Mystery Beheadings Stir Fear In Remote Mali Town
Boubou Sangare, his face blank, points at a patch of ground beneath the entrance to an adobe house.
It was here that he discovered his brother Bakary's severed head, on the morning of June 10, lying next to his body.
The 40-year-old former soldier had become the latest victim in a spate of unsolved grisly murders that have plagued the remote town of Fana, in southern Mali, since 2018.
Police arrived on the scene 40 minutes after Boubou Sangare found his brother's mutilated remains and cordoned off the area.
Officers found an iron bar at the scene, and drops of blood leading behind the house and to motorcycle tyre tracks in the dirt.
But police investigators remain bewildered by the killings.
The murder spree in Fana, a town of some 36,000 people, is all the more unusual for occurring in an area far from the violent hotspots in the vast West African country.
Mali, a poor Sahel nation of some 19 million people, has been struggling to contain a jihadist uprising that first emerged in the north in 2012, before spreading to the centre of the country, claiming thousands of lives.
But Mali's south has been relatively spared.
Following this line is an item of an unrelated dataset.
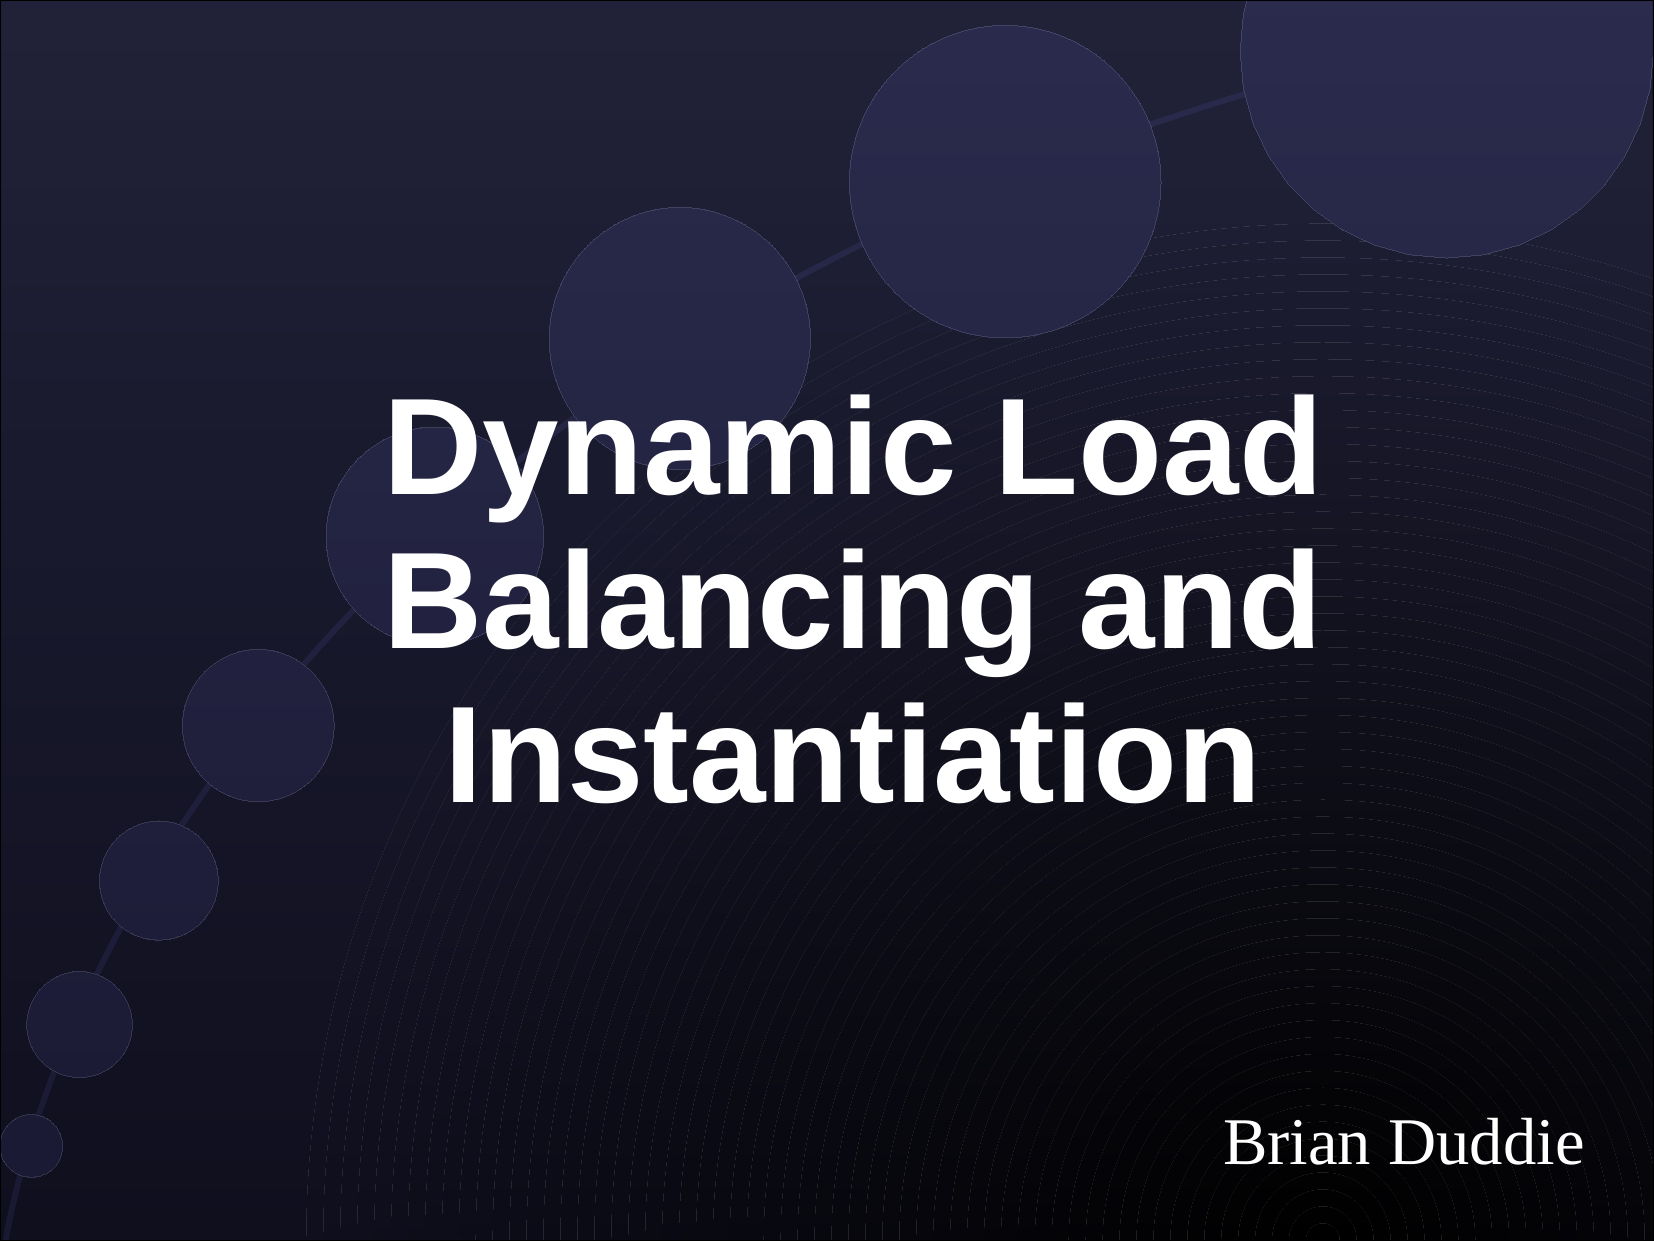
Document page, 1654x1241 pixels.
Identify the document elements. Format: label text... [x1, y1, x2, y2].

And Fana is an unremarkable market town in a sleepy cotton-growing region, whose outer districts melt into lush green bush.
The murders appear to follow the same script.
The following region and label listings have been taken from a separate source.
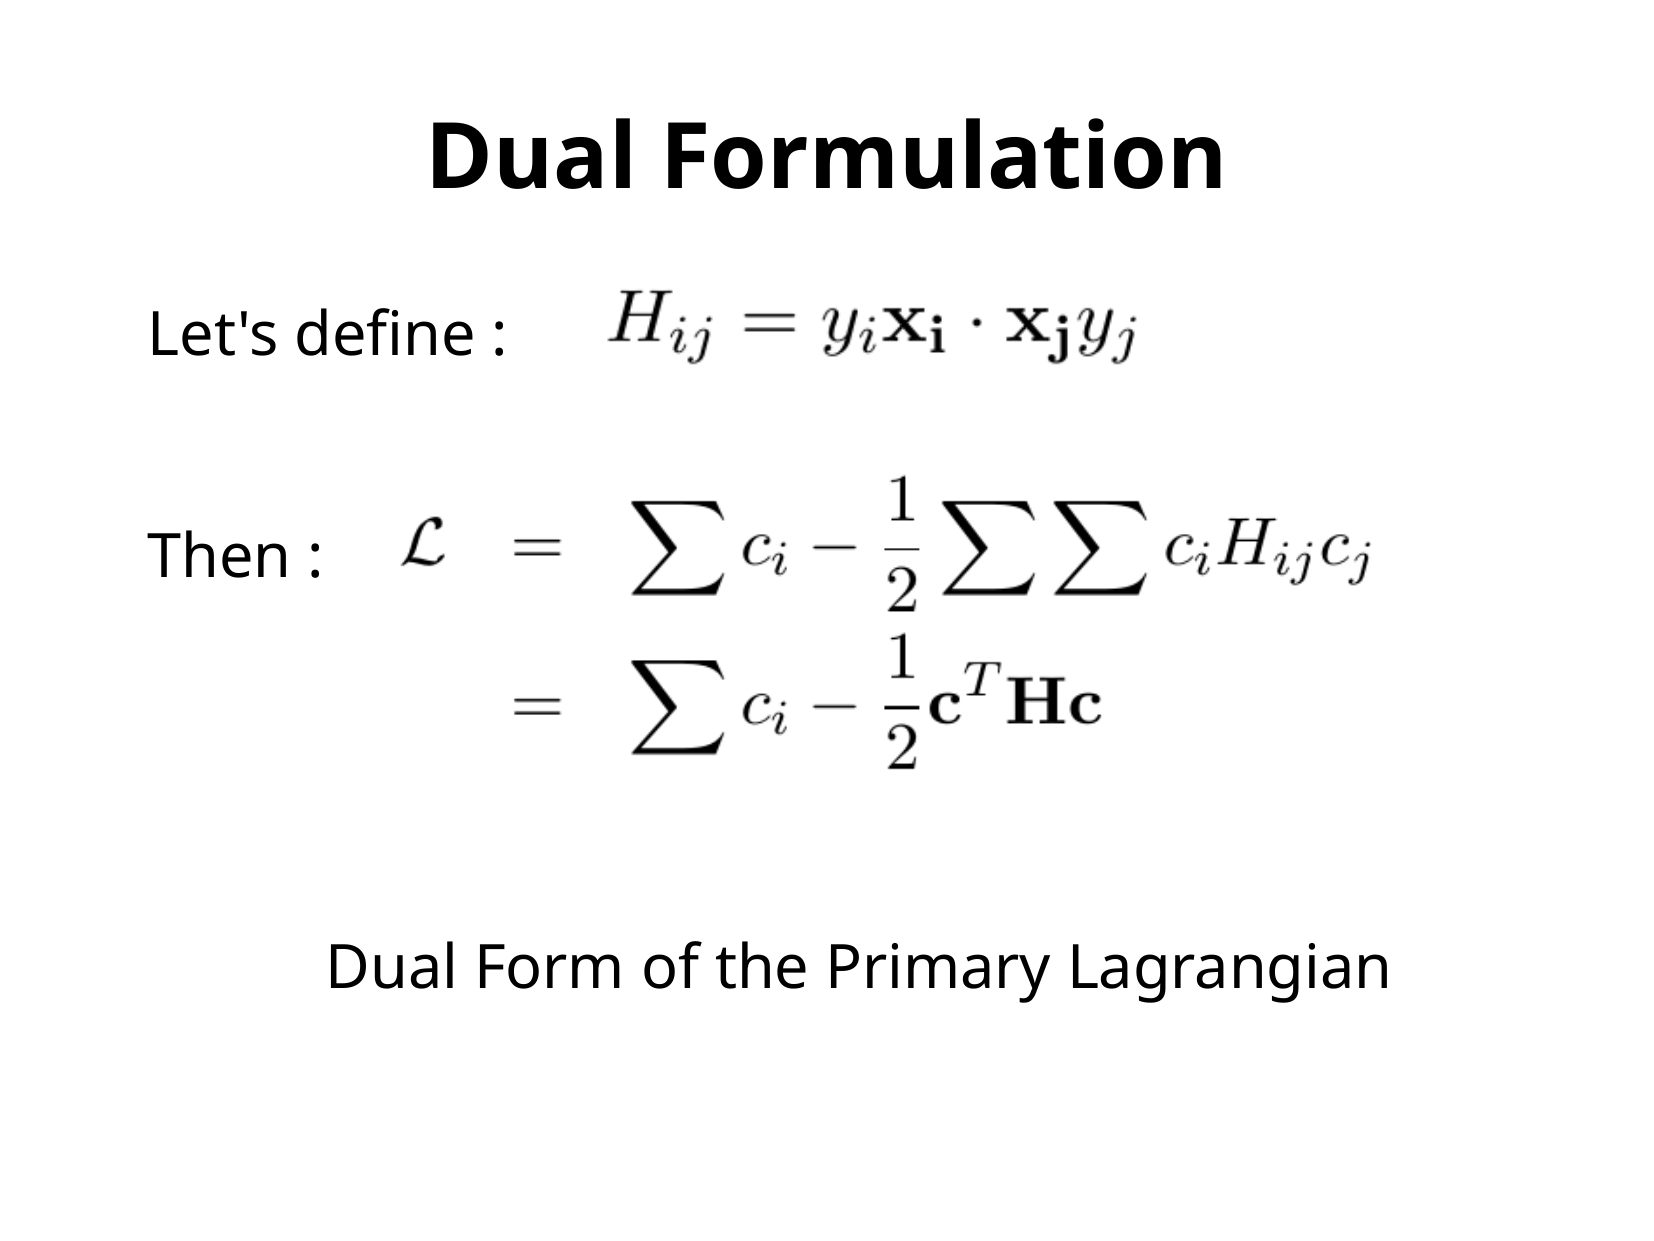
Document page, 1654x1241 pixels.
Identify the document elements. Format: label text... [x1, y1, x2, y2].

picture [368, 442, 1412, 799]
list Let's define : Then : Dual Form of the Primary Lagrangian [82, 290, 1571, 1010]
title Dual Formulation [82, 49, 1571, 257]
picture [587, 251, 1171, 399]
Victims are likely decapitated with a knife or axe, investigators say.
Then dead bodies are usually found in the morning, without a pool of blood around them -- suggesting that the killers collected the blood.
Traditional chief Adama Traore, sitting in his home surrounded by elders, was at a loss.
"Only God knows, we can't point to anyone," he said of the perpetrators.
Locals wonder whether Fana is under a curse.
According to police investigators, the beheading victims often live in isolated areas and have few social ties.
Six out of eight victims were from one neighbourhood in Fana, called Badialan, which skirts the bush.
But otherwise, a pattern has been difficult to establish.
Victims have included a housewife, a phone-mast assistant, a five-year-old albino child and a two-year-old girl.
Investigators have ruled out revenge as a motive, as well as money disputes.
Boubacar Diarra, the lead investigator, said that although there is no solid proof that the murders are ritual killings, the motive is a "working hypothesis".
Police have detained 11 men since 2018 -- on charges which Diarra would not divulge -- yet the beheadings have continued.
Fana inhabitants are losing patience.
Diarra added that investigators do not have access to modern equipment such as video surveillance cameras.
"We can't be expected to investigate at the same pace as elsewhere in the world," he said, while adding that he was confident investigators would crack the case.
But first, residents must overcome their fear of reprisals and talk to the police.
An official close to the investigation, who declined to be named, said that many "are afraid of being killed if they denounce someone".
Facing a deepening mystery, investigators are pursuing all possible leads.
But Traore, the traditional chief, is pessimistic about their chances of success.
He was among the townspeople that demanded a police station in Fana after the first few murders, which triggered protests and looting.
A police station was duly opened in Fana last year, adding to the national guardsmen and gendarmes already present.
"Nothing worked and it continues," the elderly man said, referring to the murders.
One of the elders sitting beside him, teacher Bakary Bagayoko, suggested that poor street lighting and a closed checkpoint at the town's limits were also insecurity-inducing problems to be solved.
"Fana has become a human abattoir," he said.
"Everyone suspects everyone. When a family member goes out on an errand, we ask ourselves: Is he coming back?"